-- Document passage follows --
Six new centers are taking applications from patients who want answers

By Emily Gurnon

Like most kids, Louise Benge of Brodhead, Ky., loved to play running games like Kick the Can and Ghosts in the Graveyard. But by the time she was 16, moving began to be painful. Severe pain in her hands led her to a doctor who diagnosed arthritis — though all the tests for arthritis were negative, she said.

In her 20s, Benge also had trouble sleeping and walking.

“My doctor didn’t know the cause,” she said. Each of her brothers and sisters also began coming down with the strange disorder, with similar pain. They suffered for years without answers.

A Glimmer of Hope

But Benge and her siblings are no longer in the dark about the cause of their illness. Benge’s primary care doctor referred them to the National Institutes of Health (NIH) Undiagnosed Diseases Program. “NIH doctors found that our problem was due to ACDC, a rare genetic disorder that allows calcium to build up in the arteries below the waist and in the hands,” she said.

Benge told her story to reporters as part of a July 2014 press briefing by the NIH Undiagnosed Diseases Network (UDN), when NIH announced the funding of six clinical centers around the country that would review cases of patients whose symptoms had stymied other doctors. The centers are now open and operating and the NIH has instituted a streamlined, online application process for people interested in joining.

The centers are located at Baylor College of Medicine in Houston; the Harvard Teaching Hospitals, including Brigham and Women’s; Mass General and Boston Children’s Hospital; Duke University in Durham, N.C.; Stanford Medicine in California; University of California, Los Angeles and Vanderbilt University Medical Center in Nashville. The center where a pilot project took place, which still accepts patients, is at the NIH Clinical Center in Bethesda, Md.

Goals of the Project

The UDN has three main goals, according to Dr. Anastasia Wise, an NIH program director and the coordinator for the working group of the NIH Common Fund, which manages the program.
-- Document passage concluded --
-- Records supplied follows --
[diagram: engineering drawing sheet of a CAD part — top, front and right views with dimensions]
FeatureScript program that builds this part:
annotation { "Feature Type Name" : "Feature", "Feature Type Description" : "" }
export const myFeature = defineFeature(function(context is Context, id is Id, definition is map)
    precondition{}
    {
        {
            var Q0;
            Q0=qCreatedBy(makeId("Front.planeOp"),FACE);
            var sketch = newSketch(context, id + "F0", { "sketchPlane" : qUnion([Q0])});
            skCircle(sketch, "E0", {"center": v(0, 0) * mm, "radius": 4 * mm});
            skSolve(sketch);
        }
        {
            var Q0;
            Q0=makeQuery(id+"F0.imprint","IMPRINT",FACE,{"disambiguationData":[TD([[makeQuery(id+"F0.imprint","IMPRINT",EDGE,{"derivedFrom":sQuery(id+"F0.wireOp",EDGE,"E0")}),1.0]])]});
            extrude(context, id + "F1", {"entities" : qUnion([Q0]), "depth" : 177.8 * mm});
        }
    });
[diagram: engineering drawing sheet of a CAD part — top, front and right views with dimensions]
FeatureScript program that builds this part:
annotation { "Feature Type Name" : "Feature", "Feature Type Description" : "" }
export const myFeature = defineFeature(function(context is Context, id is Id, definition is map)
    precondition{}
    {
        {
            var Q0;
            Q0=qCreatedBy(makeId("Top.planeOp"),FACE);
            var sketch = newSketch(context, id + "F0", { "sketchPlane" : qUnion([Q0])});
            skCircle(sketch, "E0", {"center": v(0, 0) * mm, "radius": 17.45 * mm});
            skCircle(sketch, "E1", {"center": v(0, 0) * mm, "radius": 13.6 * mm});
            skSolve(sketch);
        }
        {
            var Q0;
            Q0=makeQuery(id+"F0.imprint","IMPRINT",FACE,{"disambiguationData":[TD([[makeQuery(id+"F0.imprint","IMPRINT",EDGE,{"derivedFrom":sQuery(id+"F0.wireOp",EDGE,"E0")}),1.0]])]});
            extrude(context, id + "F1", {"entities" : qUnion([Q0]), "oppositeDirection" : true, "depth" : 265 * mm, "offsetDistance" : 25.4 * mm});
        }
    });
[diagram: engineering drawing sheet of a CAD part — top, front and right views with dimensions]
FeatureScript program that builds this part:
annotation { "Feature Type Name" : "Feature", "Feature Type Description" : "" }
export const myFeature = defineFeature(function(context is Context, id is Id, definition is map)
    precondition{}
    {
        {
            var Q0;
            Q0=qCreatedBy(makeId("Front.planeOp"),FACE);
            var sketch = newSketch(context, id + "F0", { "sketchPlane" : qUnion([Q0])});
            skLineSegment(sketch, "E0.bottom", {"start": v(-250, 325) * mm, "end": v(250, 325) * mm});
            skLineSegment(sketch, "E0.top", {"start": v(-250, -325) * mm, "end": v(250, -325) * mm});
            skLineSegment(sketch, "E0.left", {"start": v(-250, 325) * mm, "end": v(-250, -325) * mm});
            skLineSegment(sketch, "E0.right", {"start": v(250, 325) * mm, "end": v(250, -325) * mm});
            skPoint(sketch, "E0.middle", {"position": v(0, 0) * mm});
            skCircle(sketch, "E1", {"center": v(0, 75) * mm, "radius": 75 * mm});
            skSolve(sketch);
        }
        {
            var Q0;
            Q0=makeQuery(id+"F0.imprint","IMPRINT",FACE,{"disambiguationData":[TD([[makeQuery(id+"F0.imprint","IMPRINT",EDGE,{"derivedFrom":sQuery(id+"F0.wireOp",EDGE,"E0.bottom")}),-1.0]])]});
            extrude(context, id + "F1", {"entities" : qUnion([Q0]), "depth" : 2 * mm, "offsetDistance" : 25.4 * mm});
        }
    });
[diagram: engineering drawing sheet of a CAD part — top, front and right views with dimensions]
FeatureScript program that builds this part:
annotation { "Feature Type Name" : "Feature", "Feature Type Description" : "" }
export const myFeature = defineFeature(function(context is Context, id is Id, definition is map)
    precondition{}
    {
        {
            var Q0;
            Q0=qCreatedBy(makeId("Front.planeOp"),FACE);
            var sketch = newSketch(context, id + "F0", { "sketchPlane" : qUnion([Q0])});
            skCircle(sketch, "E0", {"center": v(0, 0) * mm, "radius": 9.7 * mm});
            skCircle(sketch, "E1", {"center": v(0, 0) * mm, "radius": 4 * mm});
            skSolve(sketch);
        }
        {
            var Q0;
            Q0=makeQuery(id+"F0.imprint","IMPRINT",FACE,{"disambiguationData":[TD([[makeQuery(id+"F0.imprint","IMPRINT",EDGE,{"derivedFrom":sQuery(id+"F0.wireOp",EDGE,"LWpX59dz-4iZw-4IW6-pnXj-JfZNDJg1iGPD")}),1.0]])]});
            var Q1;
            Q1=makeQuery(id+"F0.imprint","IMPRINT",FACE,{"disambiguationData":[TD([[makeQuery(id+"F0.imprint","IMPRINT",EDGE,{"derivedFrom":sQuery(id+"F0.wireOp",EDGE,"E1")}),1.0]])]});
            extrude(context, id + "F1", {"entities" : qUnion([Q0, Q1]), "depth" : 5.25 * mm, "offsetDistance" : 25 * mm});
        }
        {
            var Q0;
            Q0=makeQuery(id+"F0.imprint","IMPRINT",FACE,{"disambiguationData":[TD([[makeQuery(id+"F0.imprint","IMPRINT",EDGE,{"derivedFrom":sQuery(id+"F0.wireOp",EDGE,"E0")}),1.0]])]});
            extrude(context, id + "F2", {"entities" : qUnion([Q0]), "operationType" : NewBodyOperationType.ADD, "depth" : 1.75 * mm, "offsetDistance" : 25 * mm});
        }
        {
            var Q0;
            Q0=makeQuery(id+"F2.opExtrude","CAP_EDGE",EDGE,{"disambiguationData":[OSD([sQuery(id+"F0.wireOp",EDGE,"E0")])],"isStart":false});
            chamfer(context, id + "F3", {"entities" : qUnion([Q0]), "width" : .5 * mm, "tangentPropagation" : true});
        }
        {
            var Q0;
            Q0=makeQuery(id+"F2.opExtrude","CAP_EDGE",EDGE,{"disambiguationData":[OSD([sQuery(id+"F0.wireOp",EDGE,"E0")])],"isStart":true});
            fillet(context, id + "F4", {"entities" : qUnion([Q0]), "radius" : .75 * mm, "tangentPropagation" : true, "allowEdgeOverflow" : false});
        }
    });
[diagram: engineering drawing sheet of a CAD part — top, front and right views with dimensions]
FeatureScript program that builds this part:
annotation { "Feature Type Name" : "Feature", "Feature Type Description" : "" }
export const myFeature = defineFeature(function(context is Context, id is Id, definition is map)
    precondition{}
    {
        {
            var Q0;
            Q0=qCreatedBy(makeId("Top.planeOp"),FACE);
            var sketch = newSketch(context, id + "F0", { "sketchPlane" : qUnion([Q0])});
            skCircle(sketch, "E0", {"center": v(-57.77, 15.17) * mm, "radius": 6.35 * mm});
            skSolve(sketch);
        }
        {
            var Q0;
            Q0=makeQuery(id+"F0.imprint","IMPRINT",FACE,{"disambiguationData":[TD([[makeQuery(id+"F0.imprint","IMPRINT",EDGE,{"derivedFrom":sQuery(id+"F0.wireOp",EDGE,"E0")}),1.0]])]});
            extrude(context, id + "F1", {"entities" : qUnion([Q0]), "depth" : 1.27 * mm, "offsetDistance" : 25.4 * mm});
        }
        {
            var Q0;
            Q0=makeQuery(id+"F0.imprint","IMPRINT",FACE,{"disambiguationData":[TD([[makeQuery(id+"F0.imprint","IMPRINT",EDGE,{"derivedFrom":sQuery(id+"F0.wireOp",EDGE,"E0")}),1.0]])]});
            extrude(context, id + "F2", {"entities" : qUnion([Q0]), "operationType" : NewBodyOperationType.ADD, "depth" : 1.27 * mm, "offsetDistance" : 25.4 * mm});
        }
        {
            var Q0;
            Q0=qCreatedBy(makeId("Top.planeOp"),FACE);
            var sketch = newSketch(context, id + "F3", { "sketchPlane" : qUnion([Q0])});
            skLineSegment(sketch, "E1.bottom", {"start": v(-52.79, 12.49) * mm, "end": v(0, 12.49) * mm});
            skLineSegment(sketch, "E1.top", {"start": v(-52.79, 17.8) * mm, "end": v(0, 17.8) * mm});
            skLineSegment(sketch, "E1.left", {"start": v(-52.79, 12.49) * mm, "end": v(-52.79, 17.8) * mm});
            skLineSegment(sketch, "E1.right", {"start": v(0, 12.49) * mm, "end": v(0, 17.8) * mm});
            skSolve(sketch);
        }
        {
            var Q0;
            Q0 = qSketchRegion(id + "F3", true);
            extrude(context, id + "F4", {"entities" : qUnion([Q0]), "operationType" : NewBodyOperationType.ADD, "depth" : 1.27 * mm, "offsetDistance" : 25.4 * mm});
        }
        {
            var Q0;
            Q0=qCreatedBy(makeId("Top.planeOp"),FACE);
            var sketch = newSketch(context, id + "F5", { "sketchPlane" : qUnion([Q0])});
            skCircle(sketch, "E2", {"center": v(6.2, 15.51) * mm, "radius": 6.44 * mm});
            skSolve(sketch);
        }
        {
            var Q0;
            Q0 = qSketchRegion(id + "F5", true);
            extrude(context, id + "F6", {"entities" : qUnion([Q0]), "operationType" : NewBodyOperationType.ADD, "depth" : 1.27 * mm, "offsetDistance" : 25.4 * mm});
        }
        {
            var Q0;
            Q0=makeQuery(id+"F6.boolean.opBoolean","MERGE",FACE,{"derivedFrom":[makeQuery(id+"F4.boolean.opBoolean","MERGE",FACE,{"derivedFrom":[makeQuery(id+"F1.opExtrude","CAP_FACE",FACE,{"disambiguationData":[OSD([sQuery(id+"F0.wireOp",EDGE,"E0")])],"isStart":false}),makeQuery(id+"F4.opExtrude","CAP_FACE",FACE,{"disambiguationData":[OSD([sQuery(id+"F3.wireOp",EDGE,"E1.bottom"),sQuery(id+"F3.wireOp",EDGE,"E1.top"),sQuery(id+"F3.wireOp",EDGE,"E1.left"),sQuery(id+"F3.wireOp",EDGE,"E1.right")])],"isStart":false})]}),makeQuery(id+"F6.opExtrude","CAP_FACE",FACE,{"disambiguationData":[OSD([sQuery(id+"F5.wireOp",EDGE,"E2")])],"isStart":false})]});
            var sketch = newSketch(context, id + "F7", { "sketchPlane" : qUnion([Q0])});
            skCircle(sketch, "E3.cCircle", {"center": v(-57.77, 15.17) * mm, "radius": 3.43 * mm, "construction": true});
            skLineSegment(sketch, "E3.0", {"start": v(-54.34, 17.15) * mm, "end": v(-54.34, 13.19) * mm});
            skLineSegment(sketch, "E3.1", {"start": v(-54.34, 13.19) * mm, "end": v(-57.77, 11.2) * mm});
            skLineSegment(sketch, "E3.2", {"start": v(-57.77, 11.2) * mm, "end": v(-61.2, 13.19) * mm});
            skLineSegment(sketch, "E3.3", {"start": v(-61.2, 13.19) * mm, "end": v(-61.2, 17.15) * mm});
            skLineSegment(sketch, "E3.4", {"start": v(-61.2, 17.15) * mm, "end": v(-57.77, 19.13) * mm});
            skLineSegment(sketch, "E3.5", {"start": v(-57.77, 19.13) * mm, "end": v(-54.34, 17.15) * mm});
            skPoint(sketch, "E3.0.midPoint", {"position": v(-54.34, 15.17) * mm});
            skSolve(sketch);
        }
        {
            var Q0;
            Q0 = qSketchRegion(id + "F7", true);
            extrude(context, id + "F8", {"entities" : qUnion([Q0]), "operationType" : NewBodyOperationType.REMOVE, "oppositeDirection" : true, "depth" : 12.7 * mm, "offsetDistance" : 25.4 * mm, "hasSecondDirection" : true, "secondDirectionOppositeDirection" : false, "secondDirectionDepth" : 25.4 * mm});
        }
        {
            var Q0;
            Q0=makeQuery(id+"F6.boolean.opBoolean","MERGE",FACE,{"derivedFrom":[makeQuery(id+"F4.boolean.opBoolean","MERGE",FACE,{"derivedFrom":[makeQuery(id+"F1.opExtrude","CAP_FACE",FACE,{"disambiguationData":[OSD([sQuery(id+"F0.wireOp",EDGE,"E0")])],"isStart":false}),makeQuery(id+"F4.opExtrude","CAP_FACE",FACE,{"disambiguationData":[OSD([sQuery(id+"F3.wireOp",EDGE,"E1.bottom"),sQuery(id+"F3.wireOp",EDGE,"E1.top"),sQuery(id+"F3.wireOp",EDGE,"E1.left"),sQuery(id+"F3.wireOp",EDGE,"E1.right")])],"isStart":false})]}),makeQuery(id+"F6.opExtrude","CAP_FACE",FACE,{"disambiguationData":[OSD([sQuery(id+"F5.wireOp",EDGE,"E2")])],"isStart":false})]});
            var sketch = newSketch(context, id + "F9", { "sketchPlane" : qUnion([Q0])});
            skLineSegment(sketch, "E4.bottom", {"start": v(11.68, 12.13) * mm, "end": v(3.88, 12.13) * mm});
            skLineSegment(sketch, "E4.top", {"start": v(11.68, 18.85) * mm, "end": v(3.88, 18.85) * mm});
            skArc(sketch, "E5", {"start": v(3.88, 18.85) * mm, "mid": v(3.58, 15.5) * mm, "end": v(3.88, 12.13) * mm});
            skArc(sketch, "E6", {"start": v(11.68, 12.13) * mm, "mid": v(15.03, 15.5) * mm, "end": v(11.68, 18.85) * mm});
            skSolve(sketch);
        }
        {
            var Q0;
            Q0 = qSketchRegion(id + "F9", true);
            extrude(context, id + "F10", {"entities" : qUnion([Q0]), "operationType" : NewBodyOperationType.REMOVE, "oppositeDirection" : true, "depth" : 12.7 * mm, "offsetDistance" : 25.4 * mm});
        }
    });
-- Records supplied concluded --
### Exercise goal:
Copy out the article on the NIH Undiagnosed Diseases Network in full, word for word.

### Task output:
Six new centers are taking applications from patients who want answers

By Emily Gurnon

Like most kids, Louise Benge of Brodhead, Ky., loved to play running games like Kick the Can and Ghosts in the Graveyard. But by the time she was 16, moving began to be painful. Severe pain in her hands led her to a doctor who diagnosed arthritis — though all the tests for arthritis were negative, she said.

In her 20s, Benge also had trouble sleeping and walking.

“My doctor didn’t know the cause,” she said. Each of her brothers and sisters also began coming down with the strange disorder, with similar pain. They suffered for years without answers.

A Glimmer of Hope

But Benge and her siblings are no longer in the dark about the cause of their illness. Benge’s primary care doctor referred them to the National Institutes of Health (NIH) Undiagnosed Diseases Program. “NIH doctors found that our problem was due to ACDC, a rare genetic disorder that allows calcium to build up in the arteries below the waist and in the hands,” she said.

Benge told her story to reporters as part of a July 2014 press briefing by the NIH Undiagnosed Diseases Network (UDN), when NIH announced the funding of six clinical centers around the country that would review cases of patients whose symptoms had stymied other doctors. The centers are now open and operating and the NIH has instituted a streamlined, online application process for people interested in joining.

The centers are located at Baylor College of Medicine in Houston; the Harvard Teaching Hospitals, including Brigham and Women’s; Mass General and Boston Children’s Hospital; Duke University in Durham, N.C.; Stanford Medicine in California; University of California, Los Angeles and Vanderbilt University Medical Center in Nashville. The center where a pilot project took place, which still accepts patients, is at the NIH Clinical Center in Bethesda, Md.

Goals of the Project

The UDN has three main goals, according to Dr. Anastasia Wise, an NIH program director and the coordinator for the working group of the NIH Common Fund, which manages the program.